Revise the part of the records that opens with the line containing "family: Rhyparochromidae" and closes with the line containing "genus: Felis", putting "vernacular name" wherever "common name" appears and changing nothing else. Return only those lines.
• • •
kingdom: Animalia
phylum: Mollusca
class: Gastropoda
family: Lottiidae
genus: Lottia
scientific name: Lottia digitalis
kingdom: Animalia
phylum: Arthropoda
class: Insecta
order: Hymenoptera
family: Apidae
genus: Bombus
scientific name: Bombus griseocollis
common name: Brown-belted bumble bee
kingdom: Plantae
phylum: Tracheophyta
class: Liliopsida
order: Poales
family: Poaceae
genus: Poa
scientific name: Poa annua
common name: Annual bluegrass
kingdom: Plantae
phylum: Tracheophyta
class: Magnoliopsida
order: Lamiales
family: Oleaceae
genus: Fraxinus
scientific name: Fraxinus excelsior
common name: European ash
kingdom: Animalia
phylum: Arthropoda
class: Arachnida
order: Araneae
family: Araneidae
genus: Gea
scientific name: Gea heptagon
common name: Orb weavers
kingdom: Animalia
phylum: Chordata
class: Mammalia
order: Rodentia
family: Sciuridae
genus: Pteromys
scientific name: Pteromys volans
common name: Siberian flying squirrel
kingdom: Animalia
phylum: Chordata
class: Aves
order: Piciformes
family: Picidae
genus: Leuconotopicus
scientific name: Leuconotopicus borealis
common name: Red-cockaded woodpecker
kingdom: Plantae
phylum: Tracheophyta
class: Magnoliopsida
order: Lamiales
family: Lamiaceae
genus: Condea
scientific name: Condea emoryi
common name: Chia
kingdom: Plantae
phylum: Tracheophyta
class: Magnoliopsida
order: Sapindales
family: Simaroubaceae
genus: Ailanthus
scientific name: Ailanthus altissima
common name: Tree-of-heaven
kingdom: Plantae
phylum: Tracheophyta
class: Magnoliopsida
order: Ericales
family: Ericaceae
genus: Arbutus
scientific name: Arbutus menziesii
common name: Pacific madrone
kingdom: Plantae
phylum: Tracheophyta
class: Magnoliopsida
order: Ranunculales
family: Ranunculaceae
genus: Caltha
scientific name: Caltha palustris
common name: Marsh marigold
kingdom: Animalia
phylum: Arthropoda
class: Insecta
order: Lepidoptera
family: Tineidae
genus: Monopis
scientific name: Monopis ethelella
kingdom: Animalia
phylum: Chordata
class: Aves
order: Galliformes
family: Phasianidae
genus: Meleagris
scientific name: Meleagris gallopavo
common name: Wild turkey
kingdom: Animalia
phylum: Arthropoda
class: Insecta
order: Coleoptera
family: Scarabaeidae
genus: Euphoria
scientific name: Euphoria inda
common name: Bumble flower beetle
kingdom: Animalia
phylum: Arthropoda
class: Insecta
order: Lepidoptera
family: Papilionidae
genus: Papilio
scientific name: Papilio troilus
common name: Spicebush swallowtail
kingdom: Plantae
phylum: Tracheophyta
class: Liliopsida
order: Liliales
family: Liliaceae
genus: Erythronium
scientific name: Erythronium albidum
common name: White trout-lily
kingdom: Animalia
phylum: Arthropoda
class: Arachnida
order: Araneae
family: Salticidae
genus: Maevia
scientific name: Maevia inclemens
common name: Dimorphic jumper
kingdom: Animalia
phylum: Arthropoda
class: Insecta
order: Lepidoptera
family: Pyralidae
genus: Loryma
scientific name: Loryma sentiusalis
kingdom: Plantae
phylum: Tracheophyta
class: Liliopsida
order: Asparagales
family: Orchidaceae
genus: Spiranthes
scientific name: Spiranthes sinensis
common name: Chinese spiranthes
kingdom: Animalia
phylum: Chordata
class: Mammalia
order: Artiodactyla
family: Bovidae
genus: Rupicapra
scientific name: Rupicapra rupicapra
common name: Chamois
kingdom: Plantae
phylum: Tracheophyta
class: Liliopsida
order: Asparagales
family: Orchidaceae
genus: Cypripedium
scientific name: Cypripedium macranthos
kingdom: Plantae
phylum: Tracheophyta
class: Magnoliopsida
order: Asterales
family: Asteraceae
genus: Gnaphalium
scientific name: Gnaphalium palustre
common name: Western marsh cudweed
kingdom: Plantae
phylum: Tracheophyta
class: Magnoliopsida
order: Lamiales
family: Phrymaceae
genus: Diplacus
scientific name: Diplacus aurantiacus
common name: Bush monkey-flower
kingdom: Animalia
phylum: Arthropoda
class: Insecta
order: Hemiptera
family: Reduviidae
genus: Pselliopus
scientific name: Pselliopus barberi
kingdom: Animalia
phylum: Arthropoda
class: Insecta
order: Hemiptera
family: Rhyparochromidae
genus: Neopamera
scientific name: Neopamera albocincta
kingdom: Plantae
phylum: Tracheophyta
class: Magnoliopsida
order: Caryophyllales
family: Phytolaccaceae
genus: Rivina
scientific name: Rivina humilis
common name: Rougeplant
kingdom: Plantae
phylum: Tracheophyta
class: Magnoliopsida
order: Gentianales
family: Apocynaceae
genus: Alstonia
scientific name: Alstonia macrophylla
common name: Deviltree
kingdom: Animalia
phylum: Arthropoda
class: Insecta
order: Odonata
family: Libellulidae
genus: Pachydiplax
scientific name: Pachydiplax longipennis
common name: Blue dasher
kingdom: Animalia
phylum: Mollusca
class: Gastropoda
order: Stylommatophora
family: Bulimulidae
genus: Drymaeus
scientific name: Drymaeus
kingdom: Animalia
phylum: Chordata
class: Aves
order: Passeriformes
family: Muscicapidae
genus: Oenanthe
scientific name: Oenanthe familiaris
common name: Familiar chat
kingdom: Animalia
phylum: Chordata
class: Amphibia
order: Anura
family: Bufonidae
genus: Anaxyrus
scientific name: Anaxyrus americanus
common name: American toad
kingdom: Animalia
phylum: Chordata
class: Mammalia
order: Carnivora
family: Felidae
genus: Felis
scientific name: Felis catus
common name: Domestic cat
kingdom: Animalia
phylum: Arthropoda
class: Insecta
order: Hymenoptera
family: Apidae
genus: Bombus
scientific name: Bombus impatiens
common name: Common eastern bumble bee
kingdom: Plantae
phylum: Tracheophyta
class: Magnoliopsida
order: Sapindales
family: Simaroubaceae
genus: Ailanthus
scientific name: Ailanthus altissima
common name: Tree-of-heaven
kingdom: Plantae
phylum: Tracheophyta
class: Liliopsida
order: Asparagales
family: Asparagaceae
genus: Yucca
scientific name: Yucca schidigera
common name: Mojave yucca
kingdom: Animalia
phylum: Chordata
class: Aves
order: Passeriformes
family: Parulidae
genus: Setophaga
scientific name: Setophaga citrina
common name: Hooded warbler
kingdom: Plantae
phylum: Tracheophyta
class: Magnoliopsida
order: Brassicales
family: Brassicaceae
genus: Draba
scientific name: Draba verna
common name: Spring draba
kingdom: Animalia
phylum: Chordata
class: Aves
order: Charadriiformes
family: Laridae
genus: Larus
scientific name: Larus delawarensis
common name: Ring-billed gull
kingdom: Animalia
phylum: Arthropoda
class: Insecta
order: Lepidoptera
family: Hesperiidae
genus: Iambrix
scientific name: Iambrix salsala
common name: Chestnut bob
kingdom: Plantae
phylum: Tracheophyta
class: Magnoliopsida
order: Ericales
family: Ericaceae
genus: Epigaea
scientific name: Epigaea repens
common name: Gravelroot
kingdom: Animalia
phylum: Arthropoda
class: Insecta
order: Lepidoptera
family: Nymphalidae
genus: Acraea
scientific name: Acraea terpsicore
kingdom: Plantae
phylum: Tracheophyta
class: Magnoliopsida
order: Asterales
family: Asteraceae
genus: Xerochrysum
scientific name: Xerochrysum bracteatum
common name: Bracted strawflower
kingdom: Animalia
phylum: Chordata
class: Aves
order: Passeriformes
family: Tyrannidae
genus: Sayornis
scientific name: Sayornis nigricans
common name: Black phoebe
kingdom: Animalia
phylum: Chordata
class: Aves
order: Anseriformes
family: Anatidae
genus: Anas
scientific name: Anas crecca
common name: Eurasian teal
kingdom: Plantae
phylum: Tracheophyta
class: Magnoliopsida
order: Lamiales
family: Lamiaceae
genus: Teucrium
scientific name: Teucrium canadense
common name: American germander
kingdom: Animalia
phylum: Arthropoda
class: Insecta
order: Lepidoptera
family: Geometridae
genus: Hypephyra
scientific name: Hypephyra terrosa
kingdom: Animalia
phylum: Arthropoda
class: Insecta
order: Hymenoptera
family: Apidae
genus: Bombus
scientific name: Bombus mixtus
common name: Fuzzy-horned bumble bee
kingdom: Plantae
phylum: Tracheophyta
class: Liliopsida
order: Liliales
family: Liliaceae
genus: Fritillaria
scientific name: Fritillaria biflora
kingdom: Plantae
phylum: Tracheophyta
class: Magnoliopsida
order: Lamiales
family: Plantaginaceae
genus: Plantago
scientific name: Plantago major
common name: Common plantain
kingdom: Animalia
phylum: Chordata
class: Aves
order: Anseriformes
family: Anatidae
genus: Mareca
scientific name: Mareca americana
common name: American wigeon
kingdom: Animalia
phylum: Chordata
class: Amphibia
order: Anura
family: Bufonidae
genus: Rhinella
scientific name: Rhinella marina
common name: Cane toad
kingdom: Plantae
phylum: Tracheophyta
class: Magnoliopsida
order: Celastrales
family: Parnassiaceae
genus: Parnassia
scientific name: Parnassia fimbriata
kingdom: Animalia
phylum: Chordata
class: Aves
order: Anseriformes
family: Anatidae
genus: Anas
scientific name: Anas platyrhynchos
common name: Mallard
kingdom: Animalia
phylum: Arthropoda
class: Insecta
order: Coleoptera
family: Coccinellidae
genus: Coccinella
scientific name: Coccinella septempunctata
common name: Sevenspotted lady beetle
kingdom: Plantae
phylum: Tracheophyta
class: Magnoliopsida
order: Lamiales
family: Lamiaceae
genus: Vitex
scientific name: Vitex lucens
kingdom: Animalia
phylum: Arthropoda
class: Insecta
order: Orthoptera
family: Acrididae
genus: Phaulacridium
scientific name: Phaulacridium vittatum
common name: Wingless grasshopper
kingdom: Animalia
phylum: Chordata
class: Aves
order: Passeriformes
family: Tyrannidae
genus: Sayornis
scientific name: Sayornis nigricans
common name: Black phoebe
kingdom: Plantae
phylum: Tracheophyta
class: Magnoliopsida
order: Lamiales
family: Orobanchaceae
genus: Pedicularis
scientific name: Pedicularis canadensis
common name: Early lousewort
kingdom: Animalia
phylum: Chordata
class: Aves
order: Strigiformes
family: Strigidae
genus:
• • •
> **Task output**
family: Rhyparochromidae
genus: Neopamera
scientific name: Neopamera albocincta
kingdom: Plantae
phylum: Tracheophyta
class: Magnoliopsida
order: Caryophyllales
family: Phytolaccaceae
genus: Rivina
scientific name: Rivina humilis
vernacular name: Rougeplant
kingdom: Plantae
phylum: Tracheophyta
class: Magnoliopsida
order: Gentianales
family: Apocynaceae
genus: Alstonia
scientific name: Alstonia macrophylla
vernacular name: Deviltree
kingdom: Animalia
phylum: Arthropoda
class: Insecta
order: Odonata
family: Libellulidae
genus: Pachydiplax
scientific name: Pachydiplax longipennis
vernacular name: Blue dasher
kingdom: Animalia
phylum: Mollusca
class: Gastropoda
order: Stylommatophora
family: Bulimulidae
genus: Drymaeus
scientific name: Drymaeus
kingdom: Animalia
phylum: Chordata
class: Aves
order: Passeriformes
family: Muscicapidae
genus: Oenanthe
scientific name: Oenanthe familiaris
vernacular name: Familiar chat
kingdom: Animalia
phylum: Chordata
class: Amphibia
order: Anura
family: Bufonidae
genus: Anaxyrus
scientific name: Anaxyrus americanus
vernacular name: American toad
kingdom: Animalia
phylum: Chordata
class: Mammalia
order: Carnivora
family: Felidae
genus: Felis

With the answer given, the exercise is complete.